Stored data:
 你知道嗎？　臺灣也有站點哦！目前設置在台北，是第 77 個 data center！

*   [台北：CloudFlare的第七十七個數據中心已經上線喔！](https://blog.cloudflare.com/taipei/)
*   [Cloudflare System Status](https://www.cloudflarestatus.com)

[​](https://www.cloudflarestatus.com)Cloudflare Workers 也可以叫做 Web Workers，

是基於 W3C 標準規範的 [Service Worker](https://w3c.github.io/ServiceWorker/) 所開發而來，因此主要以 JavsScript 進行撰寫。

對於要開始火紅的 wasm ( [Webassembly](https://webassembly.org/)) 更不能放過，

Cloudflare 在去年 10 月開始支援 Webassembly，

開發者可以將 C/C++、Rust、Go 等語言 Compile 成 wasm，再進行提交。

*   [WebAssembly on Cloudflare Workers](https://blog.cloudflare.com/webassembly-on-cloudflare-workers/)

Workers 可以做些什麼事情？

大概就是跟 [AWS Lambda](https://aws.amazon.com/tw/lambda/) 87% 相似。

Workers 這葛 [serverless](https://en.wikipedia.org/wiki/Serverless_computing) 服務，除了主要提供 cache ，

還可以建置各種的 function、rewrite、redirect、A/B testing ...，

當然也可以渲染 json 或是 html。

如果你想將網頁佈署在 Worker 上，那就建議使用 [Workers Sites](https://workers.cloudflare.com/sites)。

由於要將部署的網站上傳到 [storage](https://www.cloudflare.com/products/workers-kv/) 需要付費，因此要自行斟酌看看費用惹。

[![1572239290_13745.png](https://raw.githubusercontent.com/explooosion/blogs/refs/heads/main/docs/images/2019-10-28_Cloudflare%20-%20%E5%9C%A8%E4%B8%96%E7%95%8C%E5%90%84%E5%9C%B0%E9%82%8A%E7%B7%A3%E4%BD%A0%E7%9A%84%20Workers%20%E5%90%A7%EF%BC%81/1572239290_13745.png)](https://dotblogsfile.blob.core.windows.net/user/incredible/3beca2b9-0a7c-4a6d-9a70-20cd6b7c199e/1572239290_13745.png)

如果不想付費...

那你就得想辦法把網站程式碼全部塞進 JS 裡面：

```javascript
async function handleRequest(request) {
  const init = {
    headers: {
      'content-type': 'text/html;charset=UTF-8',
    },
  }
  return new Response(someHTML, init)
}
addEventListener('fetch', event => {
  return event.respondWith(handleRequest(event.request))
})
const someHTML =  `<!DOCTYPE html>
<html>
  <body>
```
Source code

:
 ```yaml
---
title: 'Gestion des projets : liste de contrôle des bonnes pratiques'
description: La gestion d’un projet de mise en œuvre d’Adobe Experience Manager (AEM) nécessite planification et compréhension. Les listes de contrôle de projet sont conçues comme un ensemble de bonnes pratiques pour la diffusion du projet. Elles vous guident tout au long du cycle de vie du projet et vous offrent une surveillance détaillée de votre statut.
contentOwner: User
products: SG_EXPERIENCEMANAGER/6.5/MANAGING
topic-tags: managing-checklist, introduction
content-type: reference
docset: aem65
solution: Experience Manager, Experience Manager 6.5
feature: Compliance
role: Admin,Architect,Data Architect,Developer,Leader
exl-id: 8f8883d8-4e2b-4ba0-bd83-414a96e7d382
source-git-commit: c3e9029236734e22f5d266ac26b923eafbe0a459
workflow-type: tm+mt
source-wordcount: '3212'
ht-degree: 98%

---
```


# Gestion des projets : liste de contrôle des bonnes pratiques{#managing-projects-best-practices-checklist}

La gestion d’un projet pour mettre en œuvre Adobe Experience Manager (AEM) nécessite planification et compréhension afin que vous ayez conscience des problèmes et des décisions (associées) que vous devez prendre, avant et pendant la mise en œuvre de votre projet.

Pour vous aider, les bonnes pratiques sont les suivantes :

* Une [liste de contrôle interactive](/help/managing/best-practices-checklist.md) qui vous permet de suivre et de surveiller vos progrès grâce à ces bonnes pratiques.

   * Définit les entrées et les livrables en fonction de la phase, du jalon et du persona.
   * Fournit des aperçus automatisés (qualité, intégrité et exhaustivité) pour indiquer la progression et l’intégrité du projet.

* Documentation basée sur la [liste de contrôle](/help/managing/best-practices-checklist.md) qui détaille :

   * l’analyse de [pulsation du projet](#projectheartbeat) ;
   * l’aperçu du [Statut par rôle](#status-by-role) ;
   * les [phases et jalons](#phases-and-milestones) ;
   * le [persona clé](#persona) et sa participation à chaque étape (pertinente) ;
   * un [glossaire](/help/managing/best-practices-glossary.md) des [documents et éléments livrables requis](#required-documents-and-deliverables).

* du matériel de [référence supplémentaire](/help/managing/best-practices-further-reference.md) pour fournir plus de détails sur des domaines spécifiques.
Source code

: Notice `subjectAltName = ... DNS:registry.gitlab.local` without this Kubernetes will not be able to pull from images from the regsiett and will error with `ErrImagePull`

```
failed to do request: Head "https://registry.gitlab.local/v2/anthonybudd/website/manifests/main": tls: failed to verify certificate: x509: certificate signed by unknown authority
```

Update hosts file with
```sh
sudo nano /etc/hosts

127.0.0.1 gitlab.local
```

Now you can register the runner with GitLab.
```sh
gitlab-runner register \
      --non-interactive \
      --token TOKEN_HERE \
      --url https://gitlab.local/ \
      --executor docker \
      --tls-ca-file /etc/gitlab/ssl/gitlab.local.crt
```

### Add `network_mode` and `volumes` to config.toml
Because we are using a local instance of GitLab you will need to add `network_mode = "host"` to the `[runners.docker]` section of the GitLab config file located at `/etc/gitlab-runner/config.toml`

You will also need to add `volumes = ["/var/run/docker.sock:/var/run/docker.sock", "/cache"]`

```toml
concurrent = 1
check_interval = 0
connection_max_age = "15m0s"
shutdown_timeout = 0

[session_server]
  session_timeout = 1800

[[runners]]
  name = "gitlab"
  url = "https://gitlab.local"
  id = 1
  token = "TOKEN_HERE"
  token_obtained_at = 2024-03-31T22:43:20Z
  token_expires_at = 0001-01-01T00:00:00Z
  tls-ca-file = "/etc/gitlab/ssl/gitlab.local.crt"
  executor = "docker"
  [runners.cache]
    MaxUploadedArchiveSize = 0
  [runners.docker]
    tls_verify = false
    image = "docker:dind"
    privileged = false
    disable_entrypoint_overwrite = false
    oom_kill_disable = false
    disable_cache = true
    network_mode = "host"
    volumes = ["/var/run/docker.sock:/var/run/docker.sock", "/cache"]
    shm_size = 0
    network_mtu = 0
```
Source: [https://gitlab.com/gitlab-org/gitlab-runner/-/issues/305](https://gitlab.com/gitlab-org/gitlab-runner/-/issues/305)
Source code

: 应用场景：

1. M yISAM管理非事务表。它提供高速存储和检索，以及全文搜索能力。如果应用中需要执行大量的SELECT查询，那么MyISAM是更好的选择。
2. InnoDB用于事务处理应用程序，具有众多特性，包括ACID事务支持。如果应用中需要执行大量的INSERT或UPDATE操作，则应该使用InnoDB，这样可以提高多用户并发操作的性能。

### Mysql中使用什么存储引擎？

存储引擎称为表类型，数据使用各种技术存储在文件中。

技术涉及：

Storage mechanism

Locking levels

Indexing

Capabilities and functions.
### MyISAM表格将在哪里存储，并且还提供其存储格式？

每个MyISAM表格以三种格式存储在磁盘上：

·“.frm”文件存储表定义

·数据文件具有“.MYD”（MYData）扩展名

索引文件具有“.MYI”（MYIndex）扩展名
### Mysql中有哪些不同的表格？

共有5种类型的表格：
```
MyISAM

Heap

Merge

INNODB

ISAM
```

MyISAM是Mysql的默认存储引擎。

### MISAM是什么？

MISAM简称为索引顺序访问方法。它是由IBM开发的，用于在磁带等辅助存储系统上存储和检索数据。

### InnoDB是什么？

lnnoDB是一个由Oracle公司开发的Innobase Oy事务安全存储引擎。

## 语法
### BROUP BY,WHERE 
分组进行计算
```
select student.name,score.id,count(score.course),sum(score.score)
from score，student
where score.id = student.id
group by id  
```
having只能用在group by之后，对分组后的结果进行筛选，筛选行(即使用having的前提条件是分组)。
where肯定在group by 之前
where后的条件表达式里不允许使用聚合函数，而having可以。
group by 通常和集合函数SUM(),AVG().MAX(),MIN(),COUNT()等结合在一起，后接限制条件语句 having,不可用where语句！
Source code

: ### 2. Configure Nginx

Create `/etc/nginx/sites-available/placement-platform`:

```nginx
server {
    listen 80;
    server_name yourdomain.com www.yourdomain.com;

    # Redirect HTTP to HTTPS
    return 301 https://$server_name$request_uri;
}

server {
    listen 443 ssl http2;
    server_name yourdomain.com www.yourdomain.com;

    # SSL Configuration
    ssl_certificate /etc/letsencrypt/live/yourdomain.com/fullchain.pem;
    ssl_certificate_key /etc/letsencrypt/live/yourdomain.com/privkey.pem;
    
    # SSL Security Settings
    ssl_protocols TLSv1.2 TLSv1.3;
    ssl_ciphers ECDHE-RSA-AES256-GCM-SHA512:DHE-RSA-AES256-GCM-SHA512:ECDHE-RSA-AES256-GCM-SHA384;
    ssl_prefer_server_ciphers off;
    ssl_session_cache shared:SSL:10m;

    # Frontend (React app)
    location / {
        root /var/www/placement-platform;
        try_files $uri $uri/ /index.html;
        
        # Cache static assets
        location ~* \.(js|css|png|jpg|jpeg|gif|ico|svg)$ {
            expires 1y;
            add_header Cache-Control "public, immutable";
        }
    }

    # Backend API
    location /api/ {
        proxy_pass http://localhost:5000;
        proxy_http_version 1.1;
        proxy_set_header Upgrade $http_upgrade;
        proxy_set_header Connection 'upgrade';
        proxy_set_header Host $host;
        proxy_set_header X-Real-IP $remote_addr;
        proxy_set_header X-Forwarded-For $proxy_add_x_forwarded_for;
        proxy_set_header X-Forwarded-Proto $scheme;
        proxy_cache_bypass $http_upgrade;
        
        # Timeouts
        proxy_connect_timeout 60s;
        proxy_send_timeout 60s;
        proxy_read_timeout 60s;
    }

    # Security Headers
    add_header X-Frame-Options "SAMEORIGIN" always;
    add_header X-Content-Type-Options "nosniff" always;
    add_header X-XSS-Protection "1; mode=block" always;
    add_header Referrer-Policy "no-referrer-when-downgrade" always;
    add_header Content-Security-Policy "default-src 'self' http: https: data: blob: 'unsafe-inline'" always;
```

◆ INSTRUCTIONS TO FOLLOW: Reproduce exactly the lines above from the line with "當然也可以渲染 json 或是 html。" to the line with "由於要將部署的網站上傳到 [storag", including both, and add nothing.

◆ ANSWER TO THIS TASK:
當然也可以渲染 json 或是 html。

如果你想將網頁佈署在 Worker 上，那就建議使用 [Workers Sites](https://workers.cloudflare.com/sites)。

由於要將部署的網站上傳到 [storage](https://www.cloudflare.com/products/workers-kv/) 需要付費，因此要自行斟酌看看費用惹。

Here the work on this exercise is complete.